• Work to do:
Please reproduce every line of the records below word for word, leaving the pictures out of your answer.

• Working data:
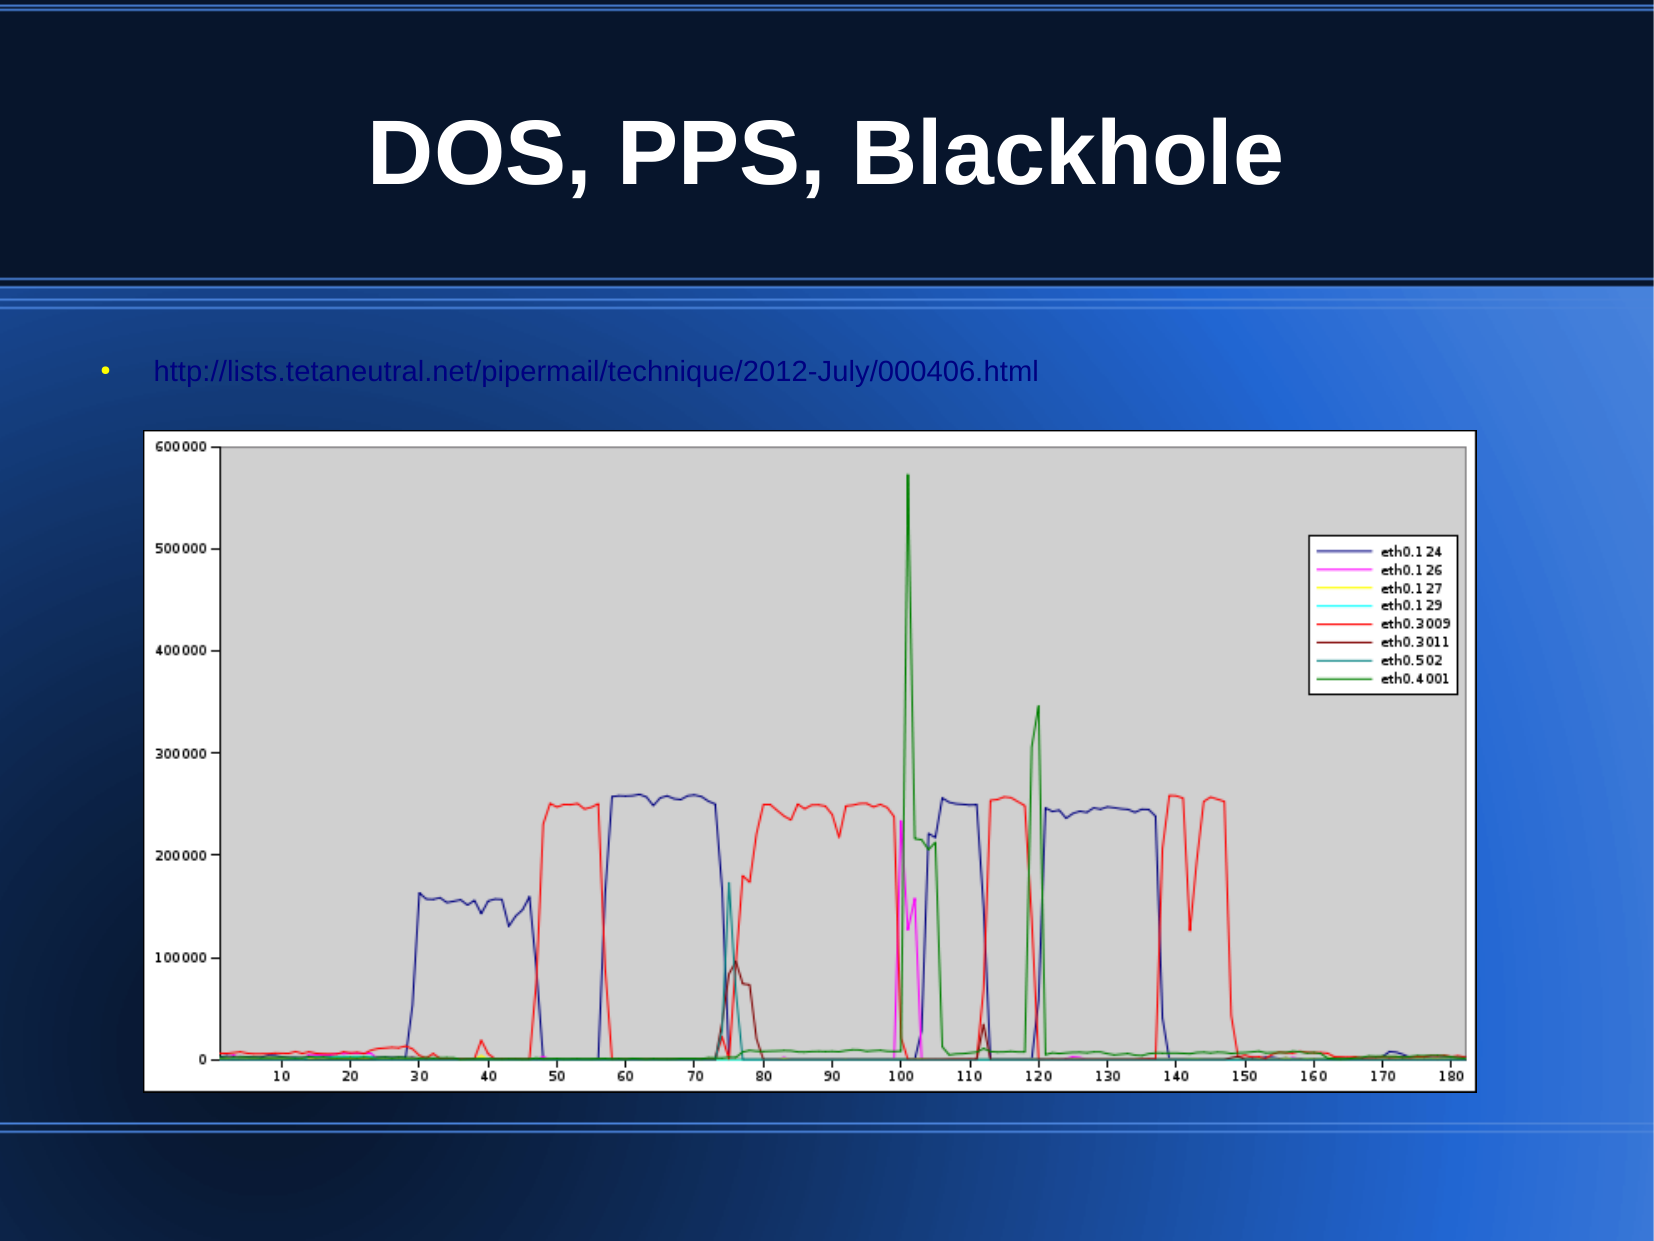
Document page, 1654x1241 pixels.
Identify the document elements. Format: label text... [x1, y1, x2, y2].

picture [0, 0, 1654, 1241]
list http://lists.tetaneutral.net/pipermail/technique/2012-July/000406.html [82, 355, 1571, 1159]
title DOS, PPS, Blackhole [82, 56, 1571, 250]
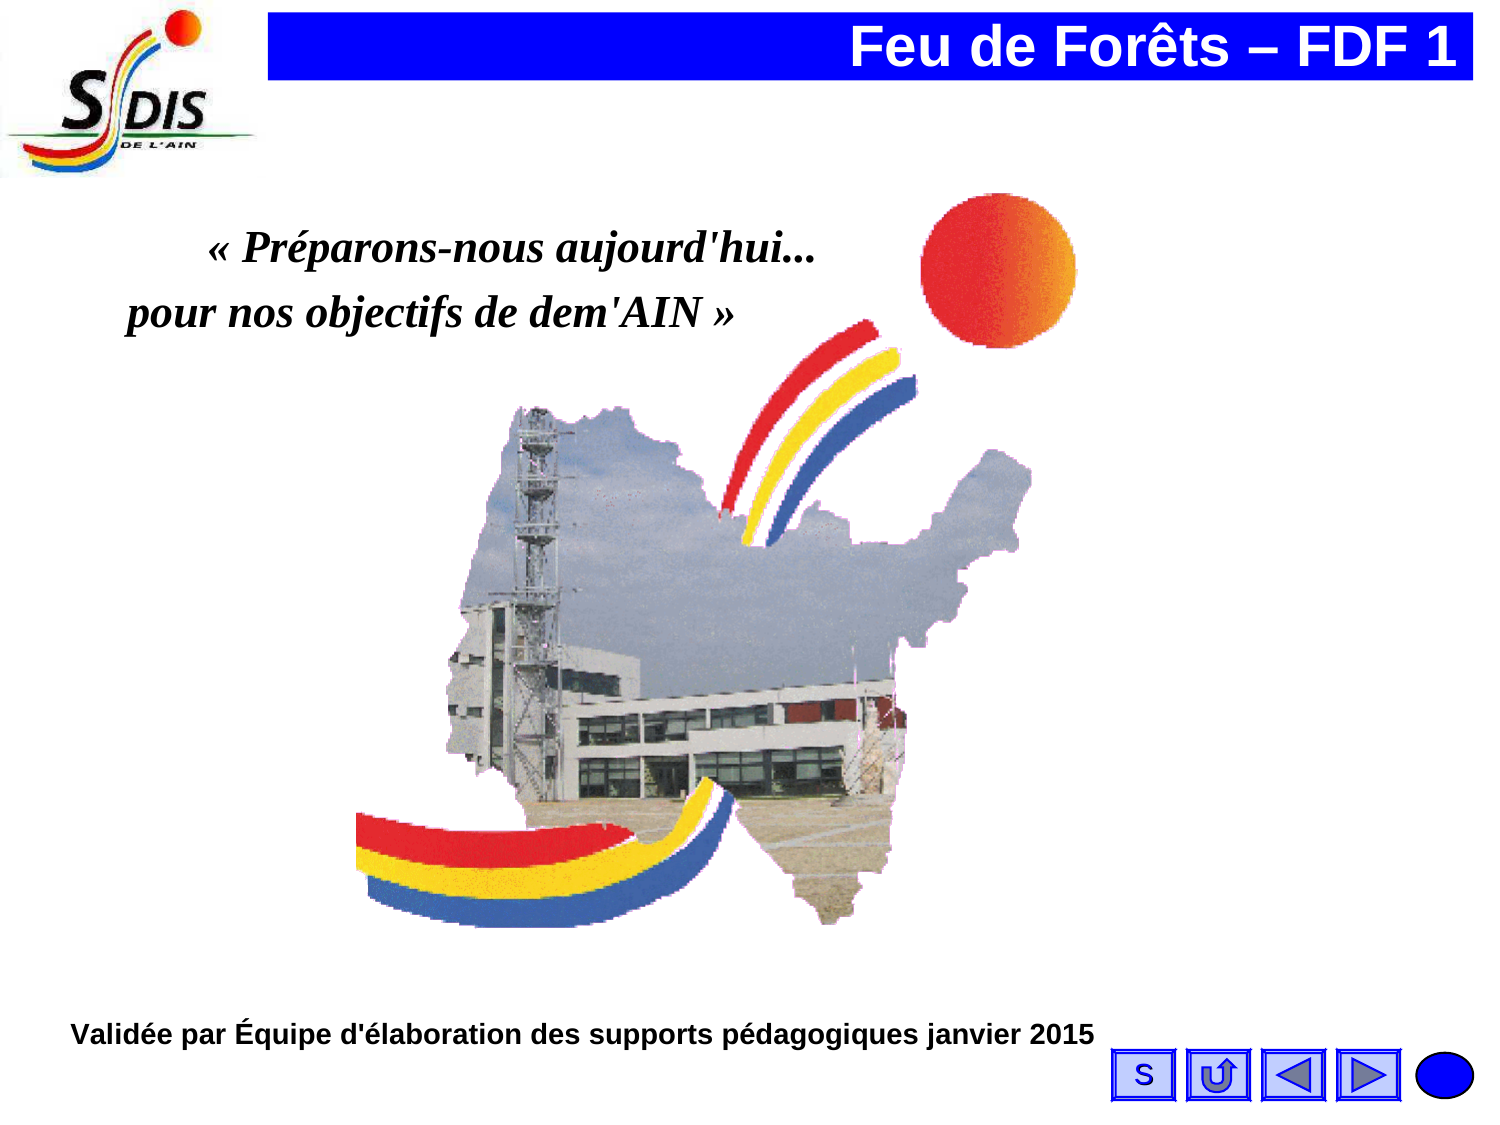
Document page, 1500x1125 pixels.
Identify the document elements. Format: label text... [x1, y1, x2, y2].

text_box Feu de Forêts – FDF 1 [1152, 12, 1474, 81]
text_box Feu de Forêts – FDF 1 [267, 12, 356, 81]
text_box Validée par Équipe d'élaboration des supports pédagogiques janvier 2015 [55, 1010, 356, 1059]
picture [0, 0, 266, 178]
list « Préparons-nous aujourd'hui... pour nos objectifs de dem'AIN » [53, 214, 916, 463]
picture [356, 0, 1152, 1125]
text_box [1416, 1052, 1474, 1099]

• Exercise response:
Document page, 1654x1241 pixels.
Identify the document elements. Format: label text... [x1, y1, x2, y2].

picture [0, 0, 1654, 1241]
list http://lists.tetaneutral.net/pipermail/technique/2012-July/000406.html [82, 355, 1571, 1159]
title DOS, PPS, Blackhole [82, 56, 1571, 250]
Document page, 1500x1125 pixels.
Identify the document elements. Format: label text... [x1, y1, x2, y2].

text_box Feu de Forêts – FDF 1 [1152, 12, 1474, 81]
text_box Feu de Forêts – FDF 1 [267, 12, 356, 81]
text_box Validée par Équipe d'élaboration des supports pédagogiques janvier 2015 [55, 1010, 356, 1059]
picture [0, 0, 266, 178]
list « Préparons-nous aujourd'hui... pour nos objectifs de dem'AIN » [53, 214, 916, 463]
picture [356, 0, 1152, 1125]
text_box [1416, 1052, 1474, 1099]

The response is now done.